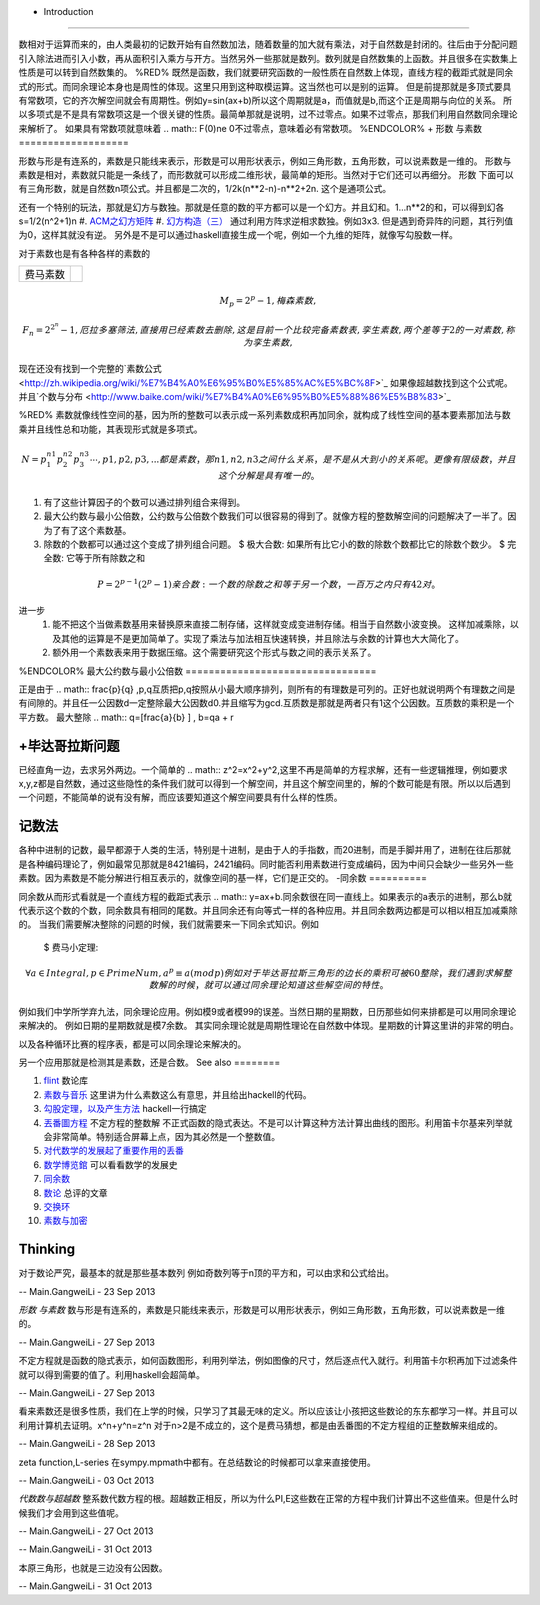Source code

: + Introduction
==============

数相对于运算而来的，由人类最初的记数开始有自然数加法，随着数量的加大就有乘法，对于自然数是封闭的。往后由于分配问题引入除法进而引入小数，再从面积引入乘方与开方。当然另外一些那就是数列。数列就是自然数集的上函数。并且很多在实数集上性质是可以转到自然数集的。
%RED%
既然是函数，我们就要研究函数的一般性质在自然数上体现，直线方程的截距式就是同余式的形式。而同余理论本身也是周性的体现。这里只用到这种取模运算。这当然也可以是别的运算。
但是前提那就是多顶式要具有常数项，它的齐次解空间就会有周期性。例如y=sin(ax+b)所以这个周期就是a，而值就是b,而这个正是周期与向位的关系。 所以多项式是不是具有常数项这是一个很关键的性质。最简单那就是说明，过不过零点。如果不过零点，那我们利用自然数同余理论来解析了。
如果具有常数项就意味着
.. math:: F(0)\ne 0不过零点，意味着必有常数项。
%ENDCOLOR%
+  形数 与素数
===================

形数与形是有连系的，素数是只能线来表示，形数是可以用形状表示，例如三角形数，五角形数，可以说素数是一维的。
形数与素数是相对，素数就只能是一条线了，而形数就可以形成二维形状，最简单的矩形。当然对于它们还可以再细分。
形数 下面可以有三角形数，就是自然数n项公式。并且都是二次的，1/2k(n**2-n)-n**2+2n. 这个是通项公式。

还有一个特别的玩法，那就是幻方与数独。那就是任意的数的平方都可以是一个幻方。并且幻和。1...n**2的和，可以得到幻各s=1/2(n^2+1)n
#. `ACM之幻方矩阵  <http://zhangzhibiao02005.blog.163.com/blog/static/37367820201032113018628/>`_ 
#. `幻方构造（三） <http://www.hsyyf.me/2012/05/%E5%B9%BB%E6%96%B9%E6%9E%84%E9%80%A0%EF%BC%88%E4%B8%89%EF%BC%89/>`_  
通过利用方阵求逆相求数独。例如3x3. 但是遇到奇异阵的问题，其行列值为0，这样其就没有逆。
另外是不是可以通过haskell直接生成一个呢，例如一个九维的矩阵，就像写勾股数一样。

对于素数也是有各种各样的素数的

.. csv-table:: 

   费马素数 , 
.. math:: M_{p}=2^p-1 ,
   梅森素数 , 
.. math:: F_{n}=2^{2^n}-1 ,
   厄拉多塞筛法 , 直接用已经素数去删除,这是目前一个比较完备素数表 ,
   孪生素数, 两个差等于2的一对素数,称为孪生素数 ,

现在还没有找到一个完整的`素数公式 <http://zh.wikipedia.org/wiki/%E7%B4%A0%E6%95%B0%E5%85%AC%E5%BC%8F>`_   如果像超越数找到这个公式呢。并且`个数与分布 <http://www.baike.com/wiki/%E7%B4%A0%E6%95%B0%E5%88%86%E5%B8%83>`_ 
 

%RED%
素数就像线性空间的基，因为所的整数可以表示成一系列素数成积再加同余，就构成了线性空间的基本要素那加法与数乘并且线性总和功能，其表现形式就是多项式。

.. csv-table:: 

   
.. math:: N=p_1^{n1}p_2^{n2}p_3^{n3}\cdots , p1,p2,p3,... 都是素数，那n1,n2,n3之间什么关系，是不是从大到小的关系呢。更像有限级数，并且这个分解是具有唯一的。

#. 有了这些计算因子的个数可以通过排列组合来得到。
#. 最大公约数与最小公倍数，公约数与公倍数个数我们可以很容易的得到了。就像方程的整数解空间的问题解决了一半了。因为了有了这个素数基。
#. 除数的个数都可以通过这个变成了排列组合问题。
   $ 极大合数: 如果所有比它小的数的除数个数都比它的除数个数少。
   $ 完全数: 它等于所有除数之和  
.. math:: P=2^{p-1}(2^p-1)$%  这个其实就是几何级数之和%$S=1+2+\cdots+2^{p-1}
   $ 亲合数: 一个数的除数之和等于另一个数，一百万之内只有42对。

   
进一步
 #. 能不把这个当做素数基用来替换原来直接二制存储，这样就变成变进制存储。相当于自然数小波变换。  这样加减乘除，以及其他的运算是不是更加简单了。实现了乘法与加法相互快速转换，并且除法与余数的计算也大大简化了。
 #. 额外用一个素数表来用于数据压缩。这个需要研究这个形式与数之间的表示关系了。
%ENDCOLOR%
最大公约数与最小公倍数
=================================

正是由于
.. math::  \frac{p}{q} ,p,q互质把p,q按照从小最大顺序排列，则所有的有理数是可列的。正好也就说明两个有理数之间是有间隙的。并且任一公因数d一定整除最大公因数d0.并且缩写为gcd.互质数是那就是两者只有1这个公因数。互质数的乘积是一个平方数。
最大整除
.. math:: q=[\frac{a}{b} ] , b=qa + r



+毕达哥拉斯问题
======================

已经直角一边，去求另外两边。一个简单的
.. math:: z^2=x^2+y^2,这里不再是简单的方程求解，还有一些逻辑推理，例如要求x,y,z都是自然数，通过这些隐性的条件我们就可以得到一个解空间，并且这个解空间里的，解的个数可能是有限。所以以后遇到一个问题，不能简单的说有没有解，而应该要知道这个解空间要具有什么样的性质。

记数法
=========

各种中进制的记数，最早都源于人类的生活，特别是十进制，是由于人的手指数，而20进制，而是手脚并用了，进制在往后那就是各种编码理论了，例如最常见那就是8421编码，2421编码。同时能否利用素数进行变成编码，因为中间只会缺少一些另外一些素数。因为素数是不能分解进行相互表示的，就像空间的基一样，它们是正交的。
-同余数
==========

同余数从而形式看就是一个直线方程的截距式表示
.. math:: y=ax+b.同余数很在同一直线上。如果表示的a表示的进制，那么b就代表示这个数的个数，同余数具有相同的尾数。并且同余还有向等式一样的各种应用。并且同余数两边都是可以相以相互加减乘除的。
当我们需要解决整除的问题的时候，我们就需要来一下同余式知识。例如
   $ 费马小定理: 
.. math:: \forall a \in Integral,p \in PrimeNum, a^p \equiv a(mod  p)
  例如对于毕达哥拉斯三角形的边长的乘积可被60整除，我们遇到求解整数解的时候，就可以通过同余理论知道这些解空间的特性。
例如我们中学所学弃九法，同余理论应用。例如模9或者模99的误差。当然日期的星期数，日历那些如何来排都是可以用同余理论来解决的。 例如日期的星期数就是模7余数。 其实同余理论就是周期性理论在自然数中体现。星期数的计算这里讲的非常的明白。

以及各种循环比赛的程序表，都是可以同余理论来解决的。

另一个应用那就是检测其是素数，还是合数。
See also
========

#. `flint  <http://www.flintlib.org/>`_  数论库
#. `素数与音乐 <http://bookjovi.iteye.com/blog/1464875>`_  这里讲为什么素数这么有意思，并且给出hackell的代码。
#. `勾股定理，以及产生方法 <http://bookjovi.iteye.com/blog/1457434>`_  hackell一行搞定
#. `丟番圖方程 <http://zh.wikipedia.org/wiki/&#37;E4&#37;B8&#37;9F&#37;E7&#37;95&#37;AA&#37;E5&#37;9C&#37;96&#37;E6&#37;96&#37;B9&#37;E7&#37;A8&#37;8B>`_  不定方程的整数解 不正式函数的隐式表达。不是可以计算这种方法计算出曲线的图形。利用笛卡尔基来列举就会非常简单。特别适合屏幕上点，因为其必然是一个整数值。
#. `对代数学的发展起了重要作用的丢番 <http://amuseum.cdstm.cn/AMuseum/math/3/3&#95;23/3&#95;23&#95;1011.htm>`_  
#. `数学博览錧 <http://amuseum.cdstm.cn/AMuseum/math/1/1.htm>`_  可以看看数学的发展史
#. `同余数 <http://baike.baidu.com/link?url&#61;DeOU326oLnpxThzLu-hgUr61pVNKKhA18EBVQZyeWAZtwNHn1KEtBgkVhJsqnsqXbmesRJfYaEKSQJMibyV84K>`_  
#. `数论 <http://210.45.192.19/kecheng/2006xiaoji/12/fenzhi/wangwen/14.htm>`_  总评的文章
#. `交换环 <http://zh.wikipedia.org/wiki/&#37;E4&#37;BA&#37;A4&#37;E6&#37;8D&#37;A2&#37;E7&#37;8E&#37;AF>`_  
#. `素数与加密 <http://blog.sina.com.cn/s/blog&#95;539fcb960101pub4.html>`_  

Thinking
========



对于数论严究，最基本的就是那些基本数列
例如奇数列等于n顶的平方和，可以由求和公式给出。

-- Main.GangweiLi - 23 Sep 2013


*形数 与素数* 
数与形是有连系的，素数是只能线来表示，形数是可以用形状表示，例如三角形数，五角形数，可以说素数是一维的。

-- Main.GangweiLi - 27 Sep 2013


不定方程就是函数的隐式表示，如何函数图形，利用列举法，例如图像的尺寸，然后逐点代入就行。利用笛卡尔积再加下过滤条件就可以得到需要的值了。利用haskell会超简单。

-- Main.GangweiLi - 27 Sep 2013


看来素数还是很多性质，我们在上学的时候，只学习了其最无味的定义。所以应该让小孩把这些数论的东东都学习一样。并且可以利用计算机去证明。x^n+y^n=z^n 对于n>2是不成立的，这个是费马猜想，都是由丢番图的不定方程组的正整数解来组成的。

-- Main.GangweiLi - 28 Sep 2013


zeta function,L-series 在sympy.mpmath中都有。在总结数论的时候都可以拿来直接使用。

-- Main.GangweiLi - 03 Oct 2013


*代数数与超越数*
整系数代数方程的根。超越数正相反，所以为什么PI,E这些数在正常的方程中我们计算出不这些值来。但是什么时候我们才会用到这些值呢。


-- Main.GangweiLi - 27 Oct 2013


-- Main.GangweiLi - 31 Oct 2013


本原三角形，也就是三边没有公因数。

-- Main.GangweiLi - 31 Oct 2013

*WHAT TO WORK ON*: Skip the pictures and restate exactly the lines from the beginning of the listing to the line with "形数 下面可以有三角形数，就是自然数n项公式。并且都是二次的，1/2k(n**2-n)-n**2+2n. 这个是通项公式。", that line included.

*RESULT BELOW*:
Source code

: + Introduction
==============

数相对于运算而来的，由人类最初的记数开始有自然数加法，随着数量的加大就有乘法，对于自然数是封闭的。往后由于分配问题引入除法进而引入小数，再从面积引入乘方与开方。当然另外一些那就是数列。数列就是自然数集的上函数。并且很多在实数集上性质是可以转到自然数集的。
%RED%
既然是函数，我们就要研究函数的一般性质在自然数上体现，直线方程的截距式就是同余式的形式。而同余理论本身也是周性的体现。这里只用到这种取模运算。这当然也可以是别的运算。
但是前提那就是多顶式要具有常数项，它的齐次解空间就会有周期性。例如y=sin(ax+b)所以这个周期就是a，而值就是b,而这个正是周期与向位的关系。 所以多项式是不是具有常数项这是一个很关键的性质。最简单那就是说明，过不过零点。如果不过零点，那我们利用自然数同余理论来解析了。
如果具有常数项就意味着
.. math:: F(0)\ne 0不过零点，意味着必有常数项。
%ENDCOLOR%
+  形数 与素数
===================

形数与形是有连系的，素数是只能线来表示，形数是可以用形状表示，例如三角形数，五角形数，可以说素数是一维的。
形数与素数是相对，素数就只能是一条线了，而形数就可以形成二维形状，最简单的矩形。当然对于它们还可以再细分。
形数 下面可以有三角形数，就是自然数n项公式。并且都是二次的，1/2k(n**2-n)-n**2+2n. 这个是通项公式。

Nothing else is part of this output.